I began to realize: their language was not clumsy, nor vague, but purposeful. To say I of all beings was not to confuse them but to remember something deeper — that what I do to you, I do to me; that what happens to one is borne by all.
As I left the valley, the chorus followed me. “I walk with I. I bless I. I remember I.” Their voices wove into the twilight, and I felt them echoing in my own chest. For days afterward, I found myself slipping, saying I when I meant you or they. And I wondered: had I truly left the village, or had I merely carried it within me?
Fragment from the Ash-Circle Gatherings: On the Village of I
The one who had traveled far sat among us, the fire low, the moss fragrant with smoke. The circle leaned in to hear the account of the valley where every voice spoke only I.
“I saw a people who no longer said you or they. They said only I. The baker to the buyer, the child to the playmate, the mourner to the beloved dead. All was I. And yet they were not confused. Their lives unfolded smoothly, with fewer quarrels than our own. It was as though they had remembered something we have forgotten.”
A silence grew. Then another voice spoke from the shadows.
“Perhaps we are, in truth, a single being. Perhaps the illusion of separation began when words split us apart.

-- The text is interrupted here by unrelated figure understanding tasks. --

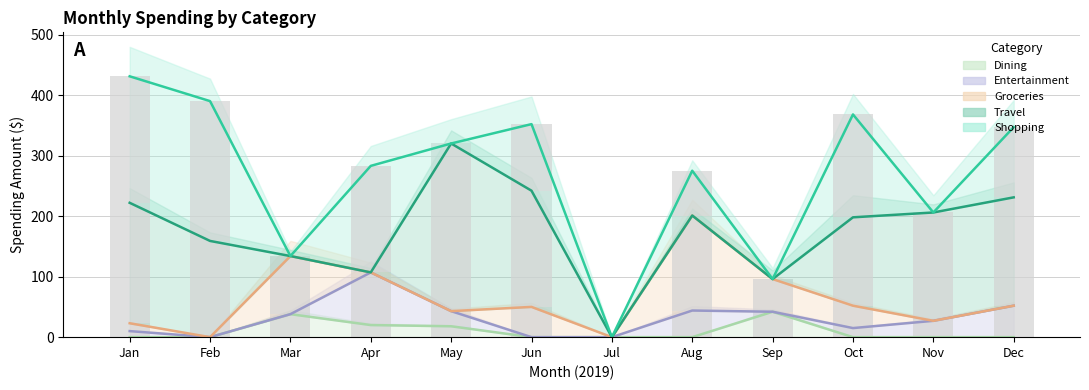

What is the average value of the Groceries series?

65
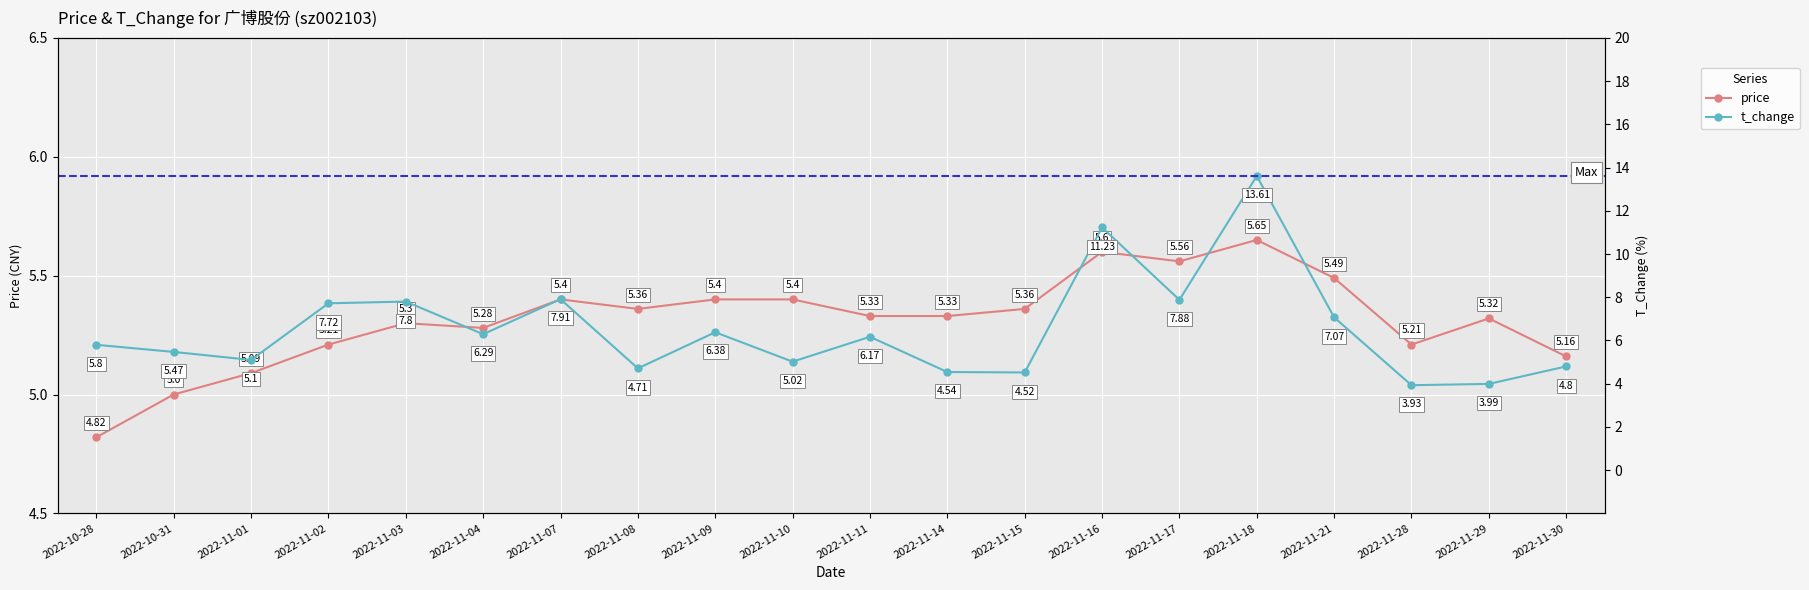

True or false: t_change has more than 1 interior local peaks.

True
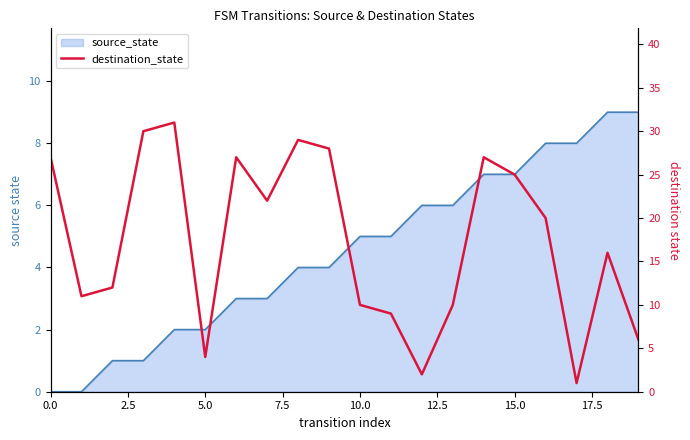

Reading right to left, list all the values displayed in this chart.

6	16	1	20	25	27	10	2	9	10	28	29	22	27	4	31	30	12	11	27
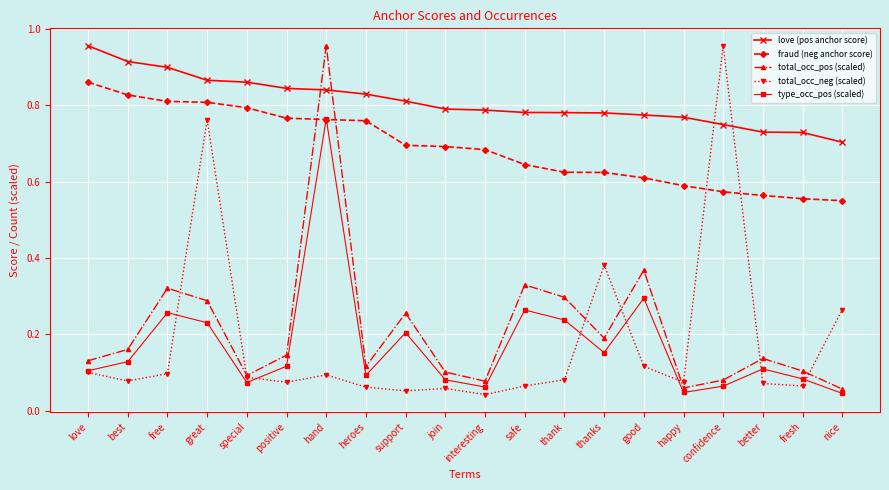

How many love (pos anchor score) values are between 0 and 1?

20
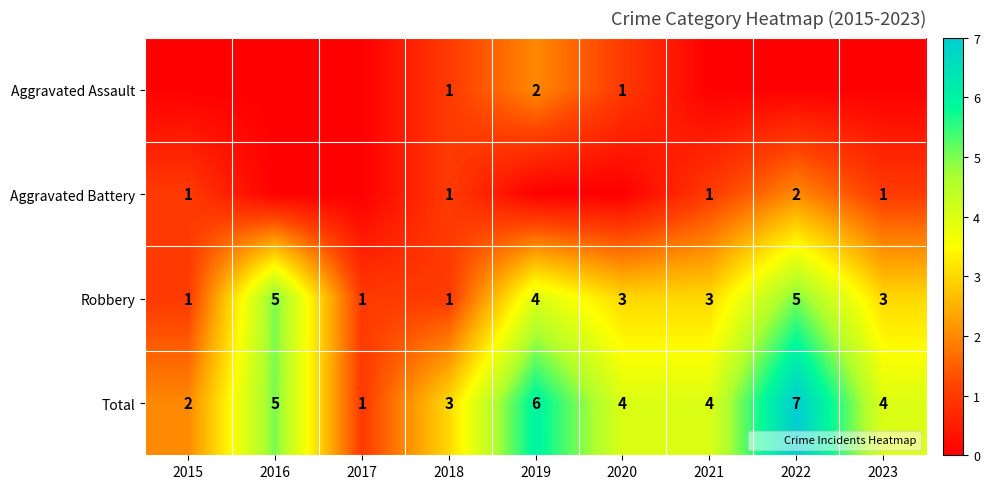

What is the lowest value of the Total series?

1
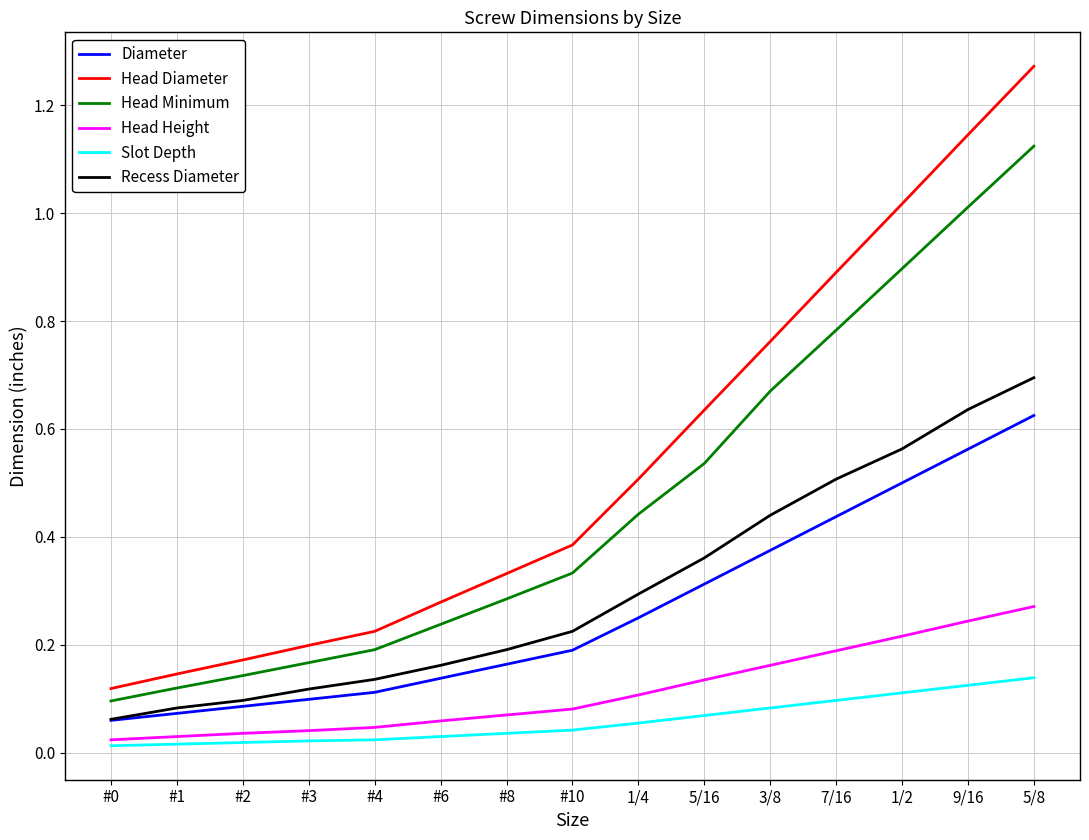

Which series has the widest spread of values?

Head Diameter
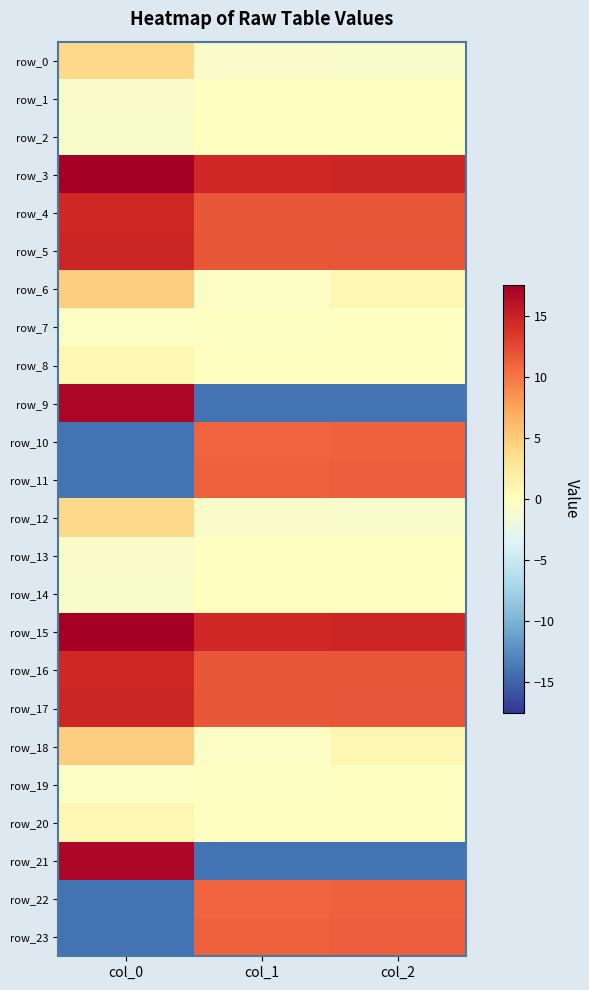

Which series has the largest range (max minus min)?

row_9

The mouth divided the world: I here, you there. And ever since, we have struggled to stitch the cut.”
Another asked, “Do the creatures of the forest know this already? When the wolves howl, when the geese wheel as one body, when the ants trail and scatter and regather - do they speak in I without needing to name it? Perhaps they live within the great pronoun still, unbroken by the partitions of language.”
A third said, “Then what is our task? To repair what speech has fractured? To melt back into the great I? Or was the split itself a necessary gift — so that we might see the world in facets, like a jewel, not just as one smooth stone?”
The circle murmured. Some nodded, seeing wisdom in the fracture. Others shook their heads, longing for the lost wholeness.
The elder then raised a hand.
“If this separation is a wound, perhaps we heal it not by abolishing our words, but by learning to hear through them. To say I and know that I mean myself, and yet also you, and yet also the river, the bird, the stars. To let each pronoun be transparent, a window through which the great unity shines.”
And so it was left unresolved. Was language the prison or the path? Was the Village of I a paradise to restore, or a mirror to remind us that the split is never final?
The Elder pondered and then decided to send an envoy to the Village of I to get a more detailed report on the subject of I among the villagers.
The fire burned low. Each departed with the echo of a single word in the heart: I.